• _WHAT THIS EXERCISE ASKS_
• 1. From the summary of the paper on adversarial examples, reproduce word for word the passage starting at "LGJun 30, 2021" and ending at "is not universal.".
• 2. According to the summary of the paper on adversarial examples, why is the paper judged an incremental advance? Answer in one to three sentences.
• 3. Continue the summary of the paper on adversarial examples from where it stops.

Top of TEXT FOR ANALYSIS

LGJun 30, 2021

Understanding Adversarial Examples Through Deep Neural Network's Response Surface and Uncertainty Regions

arXiv:2107.00003v1
Originality Incremental advance
AI Analysis

This addresses security vulnerabilities in systems using DNNs for tasks like image classification, but it is incremental as it builds on existing understanding of adversarial examples.

The paper investigates the root cause of adversarial examples in deep neural networks by analyzing their response surfaces and classification boundaries, revealing that infinitely many adversarial images exist near clean samples and that transferability is not universal.

Bottom of TEXT FOR ANALYSIS
Top of MATERIAL SHOWN

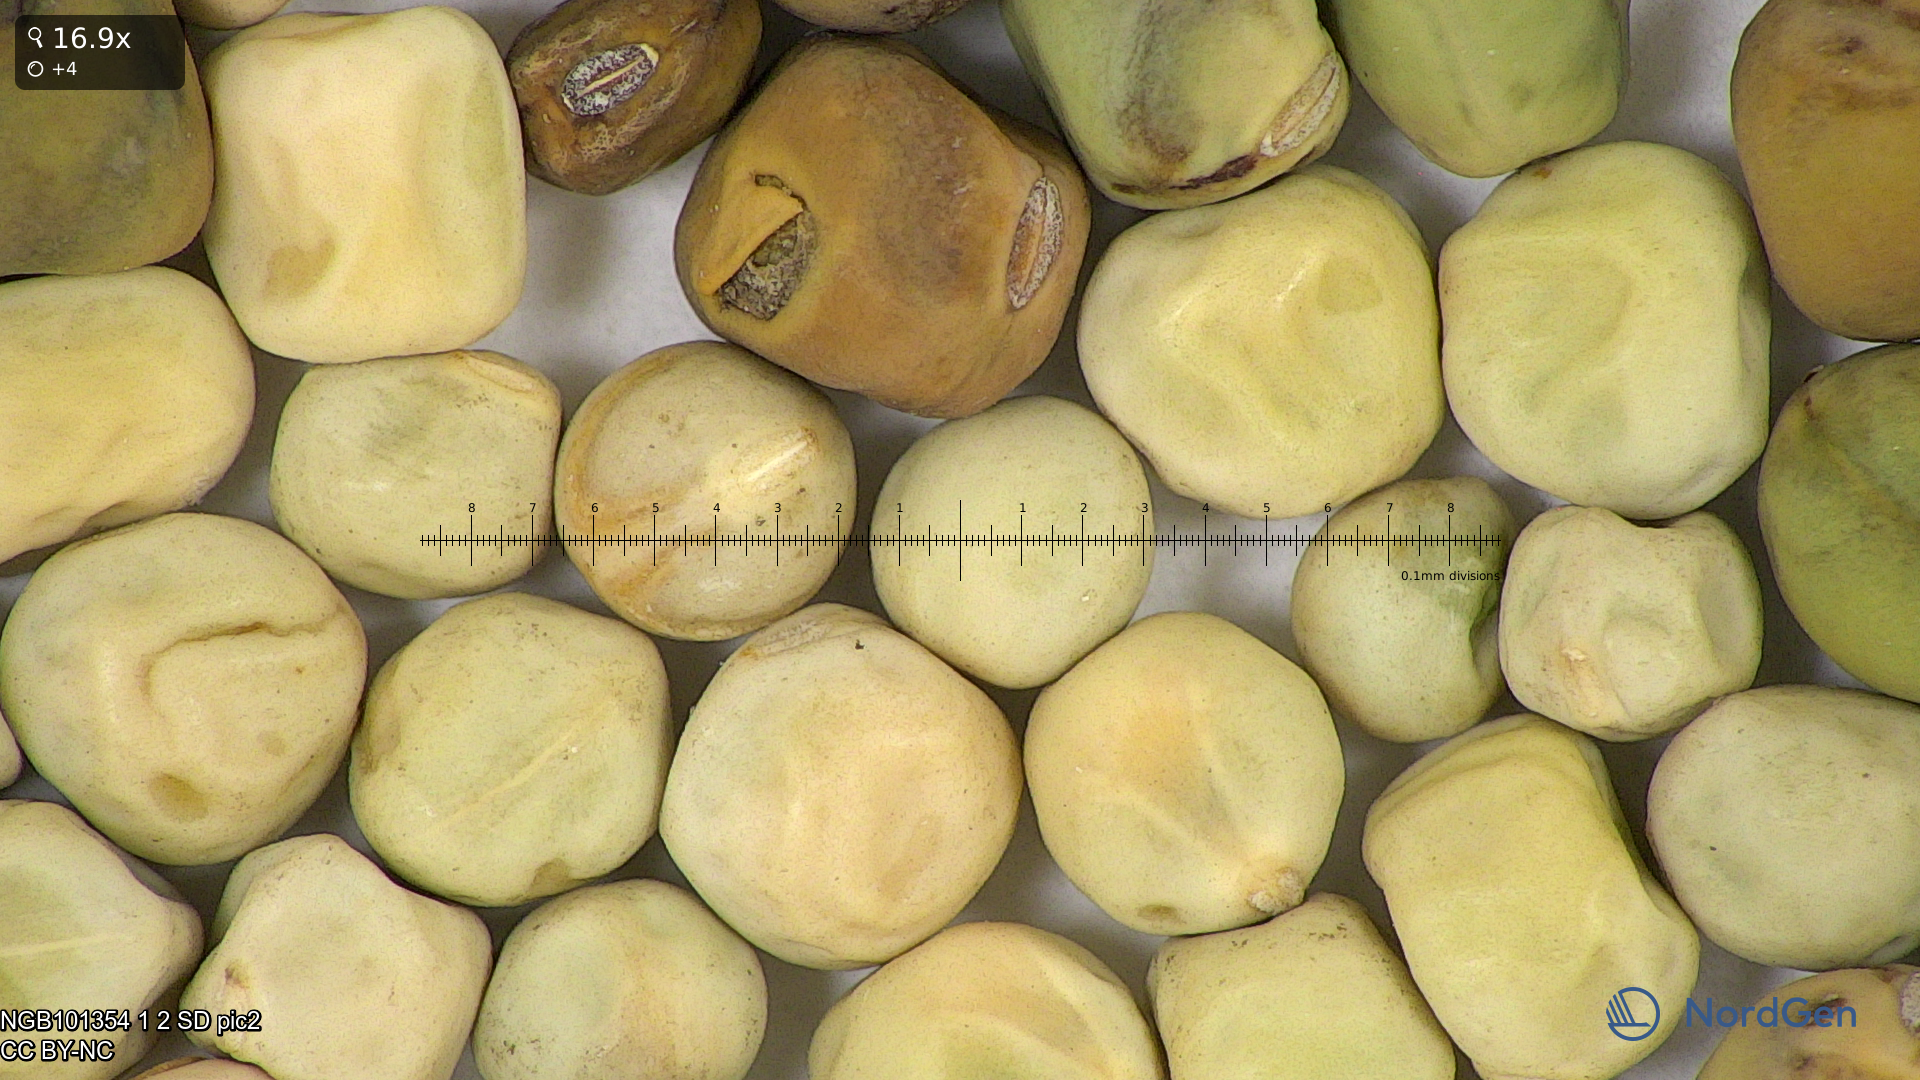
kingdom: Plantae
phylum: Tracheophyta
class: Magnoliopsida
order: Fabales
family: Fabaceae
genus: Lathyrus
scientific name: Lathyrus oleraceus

Bottom of MATERIAL SHOWN
Top of MATERIAL SHOWN

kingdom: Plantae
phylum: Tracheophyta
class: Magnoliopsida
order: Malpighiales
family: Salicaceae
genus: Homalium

Bottom of MATERIAL SHOWN

• _RESPONSES_
• 1.
LGJun 30, 2021

Understanding Adversarial Examples Through Deep Neural Network's Response Surface and Uncertainty Regions

arXiv:2107.00003v1
Originality Incremental advance
AI Analysis

This addresses security vulnerabilities in systems using DNNs for tasks like image classification, but it is incremental as it builds on existing understanding of adversarial examples.

The paper investigates the root cause of adversarial examples in deep neural networks by analyzing their response surfaces and classification boundaries, revealing that infinitely many adversarial images exist near clean samples and that transferability is not universal.

• 2. The paper is judged incremental because it builds on existing understanding of adversarial examples.

• 3.
Deep neural network (DNN) is a popular model implemented in many systems to handle complex tasks such as image classification, object recognition, natural language processing etc. Consequently DNN structural vulnerabilities become part of the security vulnerabilities in those systems. In this paper we study the root cause of DNN adversarial examples. We examine the DNN response surface to understand its classification boundary. Our study reveals the structural problem of DNN classification boundary that leads to the adversarial examples. Existing attack algorithms can generate from a handful to a few hundred adversarial examples given one clean image. We show there are infinitely many adversarial images given one clean sample, all within a small neighborhood of the clean sample. We then define DNN uncertainty regions and show transferability of adversarial examples is not universal. We also argue that generalization error, the large sample theoretical guarantee established for DNN, cannot adequately capture the phenomenon of adversarial examples. We need new theory to measure DNN robustness.